そう言ってサクラは再び箸を進めた。私は誘ってもらえて嬉しいけど、別にそれならみんなで食べてもいいんじゃ…


「それに私が別れたことを知ってるの、まだアザミだけなんだよねー」


サクラは表情を変えずにお弁当を食べながら私に説明をしてくれた。私だけが知っているっていうのは、なんか嬉しいな。でも本当に私が知れたのはたまたまだったんだな。


「まあ、別に隠してるわけじゃないからケイコとフウカには私から言ってもいいんだけどね。でもあの二人は茶化しそう…」


サクラは私に嫌そうな顔をしてみせた。嫌そうな顔をしているサクラも可愛い。そうじゃなくて、私って本当に無神経だったんだな。サクラにずけずけと聞いちゃっていたし。気をつけないと本当にサクラに嫌われちゃう。

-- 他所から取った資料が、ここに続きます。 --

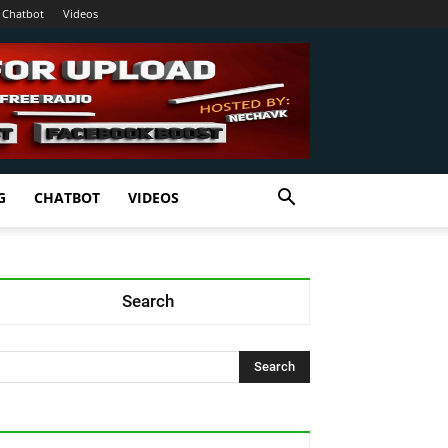
Chatbot
Videos
G
CHATBOT
VIDEOS
Search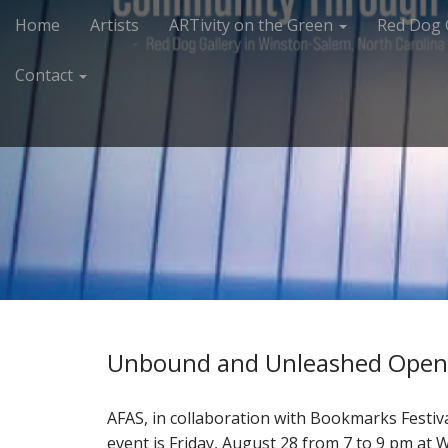
M
S
Home
Artists
ARTivity on the Green
Red Dog 
k
a
i
i
Contact
p
n
t
m
o
e
c
n
o
n
u
t
e
n
t
Unbound and Unleashed Open
AFAS, in collaboration with Bookmarks Festi
event is Friday, August 28 from 7 to 9 pm at 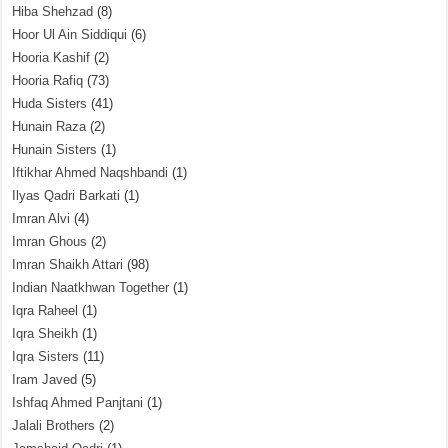
Hiba Shehzad
(8)
Hoor Ul Ain Siddiqui
(6)
Hooria Kashif
(2)
Hooria Rafiq
(73)
Huda Sisters
(41)
Hunain Raza
(2)
Hunain Sisters
(1)
Iftikhar Ahmed Naqshbandi
(1)
Ilyas Qadri Barkati
(1)
Imran Alvi
(4)
Imran Ghous
(2)
Imran Shaikh Attari
(98)
Indian Naatkhwan Together
(1)
Iqra Raheel
(1)
Iqra Sheikh
(1)
Iqra Sisters
(11)
Iram Javed
(5)
Ishfaq Ahmed Panjtani
(1)
Jalali Brothers
(2)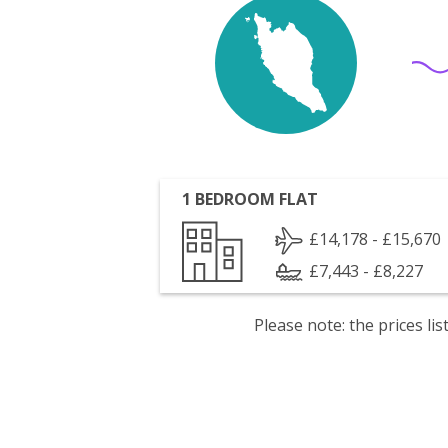
1 BEDROOM FLAT
£14,178 - £15,670
£7,443 - £8,227
Please note: the prices l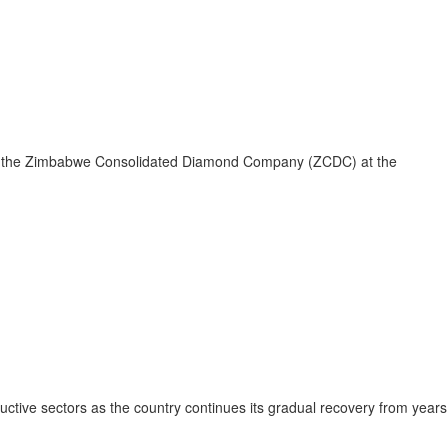
ing to the Zimbabwe Consolidated Diamond Company (ZCDC) at the
uctive sectors as the country continues its gradual recovery from years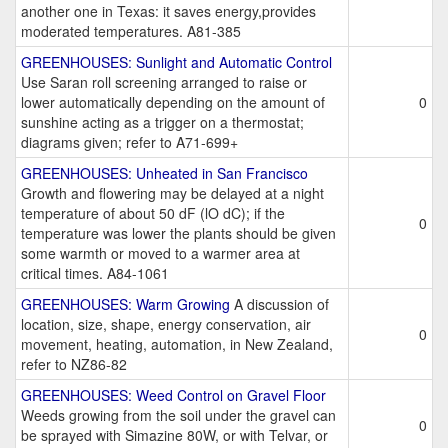
another one in Texas: it saves energy,provides
moderated temperatures. A81-385
GREENHOUSES: Sunlight and Automatic Control
Use Saran roll screening arranged to raise or
lower automatically depending on the amount of
0
sunshine acting as a trigger on a thermostat;
diagrams given; refer to A71-699+
GREENHOUSES: Unheated in San Francisco
Growth and flowering may be delayed at a night
temperature of about 50 dF (lO dC); if the
0
temperature was lower the plants should be given
some warmth or moved to a warmer area at
critical times. A84-1061
GREENHOUSES: Warm Growing
A discussion of
location, size, shape, energy conservation, air
0
movement, heating, automation, in New Zealand,
refer to NZ86-82
GREENHOUSES: Weed Control on Gravel Floor
Weeds growing from the soil under the gravel can
0
be sprayed with Simazine 80W, or with Telvar, or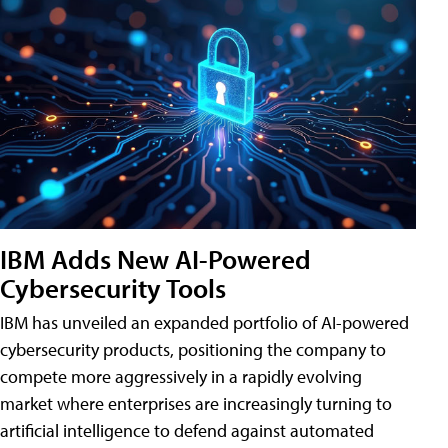
IBM Adds New AI-Powered
Cybersecurity Tools
IBM has unveiled an expanded portfolio of AI-powered
cybersecurity products, positioning the company to
compete more aggressively in a rapidly evolving
market where enterprises are increasingly turning to
artificial intelligence to defend against automated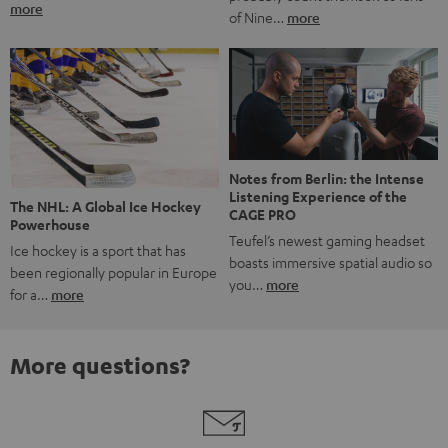
more
of Nine…
more
Notes from Berlin: the Intense
Listening Experience of the
The NHL: A Global Ice Hockey
CAGE PRO
Powerhouse
Teufel’s newest gaming headset
Ice hockey is a sport that has
boasts immersive spatial audio so
been regionally popular in Europe
you…
more
for a…
more
More questions?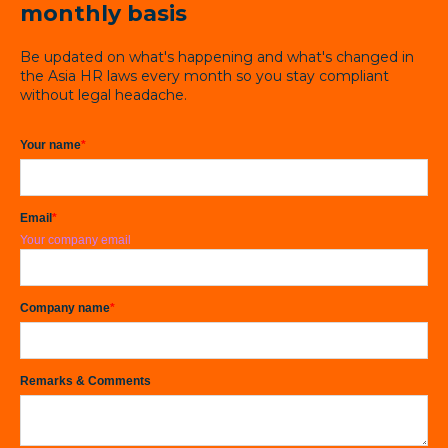
monthly basis
Be updated on what's happening and what's changed in
the Asia HR laws every month so you stay compliant
without legal headache.
Your name
*
Email
*
Your company email
Company name
*
Remarks & Comments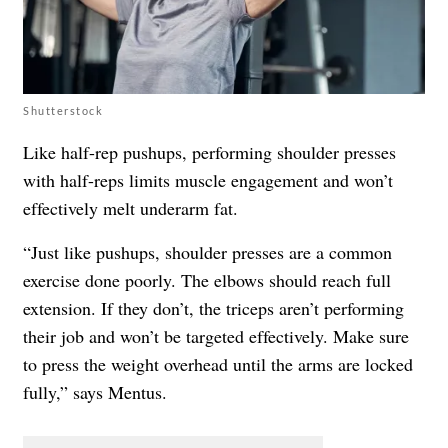
Shutterstock
Like half-rep pushups, performing shoulder presses
with half-reps limits muscle engagement and won’t
effectively melt underarm fat.
“Just like pushups, shoulder presses are a common
exercise done poorly. The elbows should reach full
extension. If they don’t, the triceps aren’t performing
their job and won’t be targeted effectively. Make sure
to press the weight overhead until the arms are locked
fully,” says Mentus.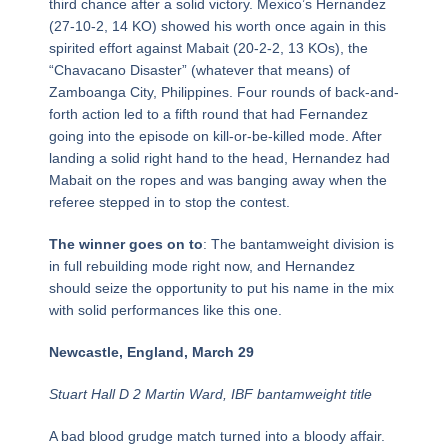
third chance after a solid victory. Mexico’s Hernandez
(27-10-2, 14 KO) showed his worth once again in this
spirited effort against Mabait (20-2-2, 13 KOs), the
“Chavacano Disaster” (whatever that means) of
Zamboanga City, Philippines. Four rounds of back-and-
forth action led to a fifth round that had Fernandez
going into the episode on kill-or-be-killed mode. After
landing a solid right hand to the head, Hernandez had
Mabait on the ropes and was banging away when the
referee stepped in to stop the contest.
The winner goes on to
: The bantamweight division is
in full rebuilding mode right now, and Hernandez
should seize the opportunity to put his name in the mix
with solid performances like this one.
Newcastle, England, March 29
Stuart Hall D 2 Martin Ward, IBF bantamweight title
A bad blood grudge match turned into a bloody affair.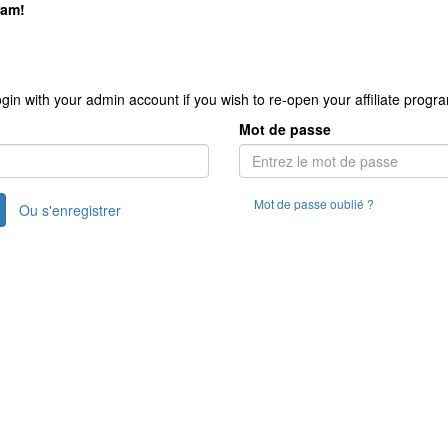
ram!
gin with your admin account if you wish to re-open your affiliate progr
Mot de passe
Mot de passe oublié ?
Ou s'enregistrer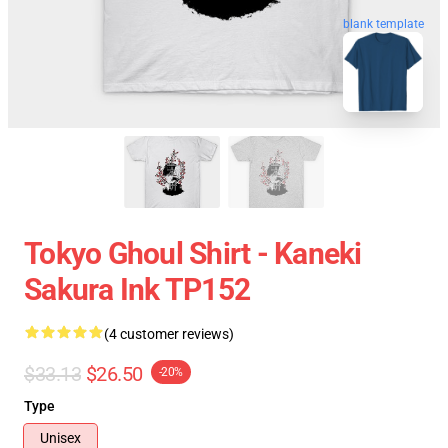
blank template
Tokyo Ghoul Shirt - Kaneki
Sakura Ink TP152
(4 customer reviews)
$33.13
$26.50
-20%
Type
Unisex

 当然サクラは本当に何もなかったので、普通に世間話を始めた。


「アザミっていつもパンだよね?好きなの?」


「うーん、確かにおかずよりは好きかも」


「でもいつも菓子パンだよね?…太るよ?」


サクラがニヤリとした。私はサクラに言い返した。


「毎日腹筋してるもん!」


確かに私はメイクも上手くできないし、おしゃれも全然わかんないけど、サクラの隣にいられるように最低限の努力はしてるんだから!しかしサクラはニヤリとした顔をやめず、箸を置いて私のお腹に手を伸ばしてきた。


「本当かなー、お腹触っていい?」


私は伸びてきているサクラの手を遮るように自分の両手で自分のお腹をガードした。


「…セクハラです」


サクラにお腹を触られたら絶対自分を抑えられない。サクラは私にセクハラと言われて、尚更私のお腹を触ろうとしてきた。

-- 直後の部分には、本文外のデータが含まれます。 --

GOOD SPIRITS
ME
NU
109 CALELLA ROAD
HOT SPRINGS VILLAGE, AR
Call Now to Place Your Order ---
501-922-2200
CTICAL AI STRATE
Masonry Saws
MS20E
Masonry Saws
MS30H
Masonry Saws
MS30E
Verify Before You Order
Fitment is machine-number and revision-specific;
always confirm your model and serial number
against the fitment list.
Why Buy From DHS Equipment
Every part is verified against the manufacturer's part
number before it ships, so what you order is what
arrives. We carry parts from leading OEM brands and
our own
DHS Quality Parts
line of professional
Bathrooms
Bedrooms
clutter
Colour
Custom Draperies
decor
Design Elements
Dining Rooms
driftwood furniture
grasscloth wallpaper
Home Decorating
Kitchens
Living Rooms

「なんでよ!やっぱりおなかぷにぷにしてるんでしょ。確かめさせてよ」


「…エッチ」


私は絞り出すように声を出した。


「だからなんでよ!もー」


サクラは伸ばしていた手を引っ込め、再び箸を進めた。多分サクラは私の冗談だと思ってくれてるんだろうな。私が気を保つために触られたくないだけなんだけどね。